Avant de partir, j’ai demandé à la coordinatrice de la soirée, pourquoi ne traiter que des violences faites aux femmes. Elle m’a répondu que c’est un choix conscient. Pour le moment ils estiment plus important d’aborder ce qu’ils considèrent être la majorité. Ils ont d’ailleurs recueilli le témoignage de 4’500 femmes en Suisse. Il en ressort notamment que 56% des sondées ont déjà été harcelées dans la rue. Mais combien d’hommes sont victimes de violences gratuites dans ces mêmes rues? On n’en sait rien, et vraisemblablement on s’en fiche. 

Pourtant, dans son magazine n°72 publié en février 2013, la Section suisse d’Amnesty International publiait un article intitulé «Quand le sexe fort est battu» et soulevait déjà que nous disposons de deux enquêtes représentatives de la violence envers les femmes en Suisse, mais qu’aucun homme n’a été interrogé. «L’image du mâle dominant, ancrée dans les esprits, rend son statut de victime impensable» écrivait Feriel Mestiri. Il est regrettable de constater que presque 10 ans plus tard, rien n’a changé. Pourtant il y avait déjà matière à se questionner. L’article faisait référence à un sondage mené tous les cinq ans auprès de 23’000 personnes depuis 1999, par l’Institut de la statistique du Québec. Le résultat révèle que hommes et femmes sont à égalité dans le recours à la violence physique. 

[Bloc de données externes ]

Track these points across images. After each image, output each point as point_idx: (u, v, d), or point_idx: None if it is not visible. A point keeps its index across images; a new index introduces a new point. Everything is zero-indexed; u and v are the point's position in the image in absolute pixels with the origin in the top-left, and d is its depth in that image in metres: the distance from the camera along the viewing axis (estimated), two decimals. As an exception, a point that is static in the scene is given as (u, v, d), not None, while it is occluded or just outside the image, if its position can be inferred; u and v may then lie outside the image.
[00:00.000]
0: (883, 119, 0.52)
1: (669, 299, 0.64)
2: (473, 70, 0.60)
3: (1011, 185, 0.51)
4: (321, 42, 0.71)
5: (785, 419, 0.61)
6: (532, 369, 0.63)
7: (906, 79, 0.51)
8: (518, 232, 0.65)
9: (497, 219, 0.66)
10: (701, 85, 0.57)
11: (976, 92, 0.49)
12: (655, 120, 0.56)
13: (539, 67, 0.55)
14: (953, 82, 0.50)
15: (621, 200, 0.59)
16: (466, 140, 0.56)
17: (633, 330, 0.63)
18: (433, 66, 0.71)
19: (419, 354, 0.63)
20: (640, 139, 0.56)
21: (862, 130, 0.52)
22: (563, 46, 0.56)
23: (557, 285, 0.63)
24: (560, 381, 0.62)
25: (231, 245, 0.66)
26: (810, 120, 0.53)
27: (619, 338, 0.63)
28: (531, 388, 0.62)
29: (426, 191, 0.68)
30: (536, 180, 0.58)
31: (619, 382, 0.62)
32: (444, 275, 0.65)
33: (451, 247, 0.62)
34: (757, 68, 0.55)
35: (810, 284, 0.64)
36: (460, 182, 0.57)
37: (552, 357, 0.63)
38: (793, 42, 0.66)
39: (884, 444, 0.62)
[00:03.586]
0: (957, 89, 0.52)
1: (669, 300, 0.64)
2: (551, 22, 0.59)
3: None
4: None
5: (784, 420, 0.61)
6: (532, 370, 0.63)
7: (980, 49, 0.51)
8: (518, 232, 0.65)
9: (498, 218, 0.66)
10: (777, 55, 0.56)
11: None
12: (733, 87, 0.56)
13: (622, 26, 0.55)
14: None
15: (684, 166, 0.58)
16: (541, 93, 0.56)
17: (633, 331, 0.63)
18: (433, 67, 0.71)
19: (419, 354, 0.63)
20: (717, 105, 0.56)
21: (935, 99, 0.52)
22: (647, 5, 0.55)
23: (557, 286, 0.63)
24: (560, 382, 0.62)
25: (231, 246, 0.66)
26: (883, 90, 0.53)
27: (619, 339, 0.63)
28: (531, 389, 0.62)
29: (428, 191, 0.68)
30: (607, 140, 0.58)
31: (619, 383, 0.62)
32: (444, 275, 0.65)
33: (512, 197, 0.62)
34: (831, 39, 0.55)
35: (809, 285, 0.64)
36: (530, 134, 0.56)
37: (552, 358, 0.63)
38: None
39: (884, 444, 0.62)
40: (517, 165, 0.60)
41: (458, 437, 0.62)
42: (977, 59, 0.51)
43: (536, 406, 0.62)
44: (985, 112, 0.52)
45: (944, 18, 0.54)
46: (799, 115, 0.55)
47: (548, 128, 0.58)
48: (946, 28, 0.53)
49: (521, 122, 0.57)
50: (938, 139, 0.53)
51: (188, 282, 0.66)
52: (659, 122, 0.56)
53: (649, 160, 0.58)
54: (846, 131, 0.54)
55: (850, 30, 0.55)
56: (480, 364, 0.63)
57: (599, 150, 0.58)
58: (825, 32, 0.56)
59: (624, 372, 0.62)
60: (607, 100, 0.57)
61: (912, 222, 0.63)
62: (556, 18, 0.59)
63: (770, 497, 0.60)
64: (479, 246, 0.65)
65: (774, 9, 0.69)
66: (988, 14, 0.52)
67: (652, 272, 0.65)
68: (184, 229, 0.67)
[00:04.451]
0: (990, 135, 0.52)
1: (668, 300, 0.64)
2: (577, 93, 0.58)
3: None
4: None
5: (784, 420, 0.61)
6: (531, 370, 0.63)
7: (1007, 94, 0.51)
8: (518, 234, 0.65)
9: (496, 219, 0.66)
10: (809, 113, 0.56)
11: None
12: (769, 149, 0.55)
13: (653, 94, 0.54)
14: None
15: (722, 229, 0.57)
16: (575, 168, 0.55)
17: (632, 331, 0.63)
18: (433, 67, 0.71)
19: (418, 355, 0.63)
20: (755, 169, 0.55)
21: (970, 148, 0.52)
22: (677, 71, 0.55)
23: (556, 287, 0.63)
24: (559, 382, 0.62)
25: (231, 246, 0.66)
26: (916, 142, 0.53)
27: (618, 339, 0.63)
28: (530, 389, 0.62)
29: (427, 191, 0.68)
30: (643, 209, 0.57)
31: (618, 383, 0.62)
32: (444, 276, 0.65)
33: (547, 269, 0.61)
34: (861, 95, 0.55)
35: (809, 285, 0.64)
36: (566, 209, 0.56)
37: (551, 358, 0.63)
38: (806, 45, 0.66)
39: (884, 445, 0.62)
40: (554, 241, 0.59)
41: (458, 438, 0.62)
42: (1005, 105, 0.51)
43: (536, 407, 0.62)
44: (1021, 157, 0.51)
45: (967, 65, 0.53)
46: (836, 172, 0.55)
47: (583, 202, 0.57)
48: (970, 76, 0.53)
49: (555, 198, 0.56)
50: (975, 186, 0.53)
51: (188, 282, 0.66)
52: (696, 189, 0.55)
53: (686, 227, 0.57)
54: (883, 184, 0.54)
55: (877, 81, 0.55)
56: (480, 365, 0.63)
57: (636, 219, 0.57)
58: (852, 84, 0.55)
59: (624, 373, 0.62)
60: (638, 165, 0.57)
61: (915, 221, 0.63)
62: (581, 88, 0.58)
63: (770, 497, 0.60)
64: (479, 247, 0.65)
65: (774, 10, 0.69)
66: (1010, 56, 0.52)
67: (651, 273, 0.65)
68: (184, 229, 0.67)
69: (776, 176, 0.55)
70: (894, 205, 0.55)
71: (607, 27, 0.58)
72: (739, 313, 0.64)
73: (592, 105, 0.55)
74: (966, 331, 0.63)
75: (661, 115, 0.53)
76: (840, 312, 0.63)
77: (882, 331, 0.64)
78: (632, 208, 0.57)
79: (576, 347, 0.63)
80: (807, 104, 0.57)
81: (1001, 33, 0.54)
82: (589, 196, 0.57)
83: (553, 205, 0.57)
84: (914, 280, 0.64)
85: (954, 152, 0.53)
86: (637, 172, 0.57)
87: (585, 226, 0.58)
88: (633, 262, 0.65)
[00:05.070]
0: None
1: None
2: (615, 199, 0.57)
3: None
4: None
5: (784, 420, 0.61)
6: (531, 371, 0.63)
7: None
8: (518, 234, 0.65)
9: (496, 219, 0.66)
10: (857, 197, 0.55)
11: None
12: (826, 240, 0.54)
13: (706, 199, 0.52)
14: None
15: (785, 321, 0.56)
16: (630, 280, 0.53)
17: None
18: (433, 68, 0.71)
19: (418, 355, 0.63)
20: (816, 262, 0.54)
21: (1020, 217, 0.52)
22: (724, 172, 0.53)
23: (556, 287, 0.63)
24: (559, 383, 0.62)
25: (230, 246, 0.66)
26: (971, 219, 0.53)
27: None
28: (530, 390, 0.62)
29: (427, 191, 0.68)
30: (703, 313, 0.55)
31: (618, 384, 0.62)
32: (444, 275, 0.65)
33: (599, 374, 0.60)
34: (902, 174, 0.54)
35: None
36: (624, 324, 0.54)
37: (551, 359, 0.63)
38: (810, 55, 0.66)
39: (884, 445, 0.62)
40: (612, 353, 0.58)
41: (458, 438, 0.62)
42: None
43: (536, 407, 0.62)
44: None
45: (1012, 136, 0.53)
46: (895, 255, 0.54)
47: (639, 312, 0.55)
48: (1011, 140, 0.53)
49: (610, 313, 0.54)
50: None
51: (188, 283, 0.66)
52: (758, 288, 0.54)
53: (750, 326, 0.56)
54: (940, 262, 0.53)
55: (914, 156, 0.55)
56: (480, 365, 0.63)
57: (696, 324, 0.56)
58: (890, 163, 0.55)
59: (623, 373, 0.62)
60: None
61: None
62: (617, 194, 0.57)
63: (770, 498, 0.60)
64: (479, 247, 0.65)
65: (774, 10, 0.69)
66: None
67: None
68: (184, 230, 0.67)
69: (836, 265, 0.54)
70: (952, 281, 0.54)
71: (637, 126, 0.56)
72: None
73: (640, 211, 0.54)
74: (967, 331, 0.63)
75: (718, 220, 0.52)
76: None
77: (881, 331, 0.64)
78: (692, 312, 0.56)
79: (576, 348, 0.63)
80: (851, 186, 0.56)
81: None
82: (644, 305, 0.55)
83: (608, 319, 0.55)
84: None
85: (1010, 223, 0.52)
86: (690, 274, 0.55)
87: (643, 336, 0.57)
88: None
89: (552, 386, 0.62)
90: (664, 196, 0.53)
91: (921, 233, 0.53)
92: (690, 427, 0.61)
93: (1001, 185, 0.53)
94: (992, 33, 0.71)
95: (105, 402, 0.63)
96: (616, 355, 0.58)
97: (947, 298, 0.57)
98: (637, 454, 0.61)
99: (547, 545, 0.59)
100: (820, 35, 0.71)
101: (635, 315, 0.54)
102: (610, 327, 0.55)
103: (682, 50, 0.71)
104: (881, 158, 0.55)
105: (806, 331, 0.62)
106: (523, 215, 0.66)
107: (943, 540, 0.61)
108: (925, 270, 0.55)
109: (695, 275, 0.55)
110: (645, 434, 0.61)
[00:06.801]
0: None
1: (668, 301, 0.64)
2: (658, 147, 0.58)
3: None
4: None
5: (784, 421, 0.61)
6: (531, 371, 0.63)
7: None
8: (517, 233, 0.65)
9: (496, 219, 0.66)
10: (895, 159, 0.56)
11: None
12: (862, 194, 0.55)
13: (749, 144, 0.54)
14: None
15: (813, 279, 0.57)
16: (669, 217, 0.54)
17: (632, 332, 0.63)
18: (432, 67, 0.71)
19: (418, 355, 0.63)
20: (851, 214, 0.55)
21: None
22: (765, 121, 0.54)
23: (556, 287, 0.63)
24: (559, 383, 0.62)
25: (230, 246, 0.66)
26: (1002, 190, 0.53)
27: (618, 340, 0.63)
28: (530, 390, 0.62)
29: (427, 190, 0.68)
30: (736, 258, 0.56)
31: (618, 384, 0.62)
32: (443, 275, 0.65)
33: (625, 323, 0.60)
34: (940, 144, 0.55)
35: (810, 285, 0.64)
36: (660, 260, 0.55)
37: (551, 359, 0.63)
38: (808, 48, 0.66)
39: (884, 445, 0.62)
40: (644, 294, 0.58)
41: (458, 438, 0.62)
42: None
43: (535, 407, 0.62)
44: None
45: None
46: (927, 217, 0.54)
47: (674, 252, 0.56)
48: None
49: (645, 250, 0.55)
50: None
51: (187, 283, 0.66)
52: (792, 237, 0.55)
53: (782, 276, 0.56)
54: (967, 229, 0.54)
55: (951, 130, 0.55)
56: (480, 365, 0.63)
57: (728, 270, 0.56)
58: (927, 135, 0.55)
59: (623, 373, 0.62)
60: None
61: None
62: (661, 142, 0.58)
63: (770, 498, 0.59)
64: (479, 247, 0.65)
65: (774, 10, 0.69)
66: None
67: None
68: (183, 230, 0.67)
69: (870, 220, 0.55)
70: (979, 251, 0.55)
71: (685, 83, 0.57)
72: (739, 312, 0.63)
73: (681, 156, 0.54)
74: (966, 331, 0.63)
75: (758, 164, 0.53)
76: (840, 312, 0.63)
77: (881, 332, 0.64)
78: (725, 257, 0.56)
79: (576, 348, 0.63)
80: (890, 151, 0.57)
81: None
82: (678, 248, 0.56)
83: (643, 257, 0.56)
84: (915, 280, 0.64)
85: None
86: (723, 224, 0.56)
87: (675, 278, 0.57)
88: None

Les Helvètes seraient-ils épargnés? J’ai contacté Serge Guinot, fondateur et responsable de l’association Pharos à Genève. Depuis plus de 15 ans, il accompagne les hommes victimes de violence. A la question – Les hommes détiennent-ils le monopole de la violence? Il répond sans hésitation «Non! Dans le cadre du couple, 28% des victimes de violences conjugales sont des hommes. La violence n’est pas l’apanage d’un genre, l’être humain est capable de violence.» Des chiffres qui sont certainement sous-évalués, car le sujet reste tabou. «Pour les hommes, ce qui est difficile c’est d’être cru sans que ce soit minoré» explique Serge Guinot. 

D’après l’Office fédéral de la statistique, sur la période allant de 2009 à 2021, 686 femmes et 306 hommes ont été victimes d’homicides ou de tentatives d’homicide.

Ici, on ne parle même pas des bagarres où des hommes sont pris à partie parce qu’ils portent des lunettes, ou ont prétendument regardé l’agresseur avec trop d’insistance. Des chiffres qui, si on s’y intéressait, indiqueraient clairement que les hommes aussi doivent être protégés. 

Même si le phénomène reste minoritaire, devons-nous l’ignorer? Dans une société qui n’érige que les minorités en icônes, ce serait le phallus qui se mord la queue. Mais nous n’en sommes plus à une hypocrisie près.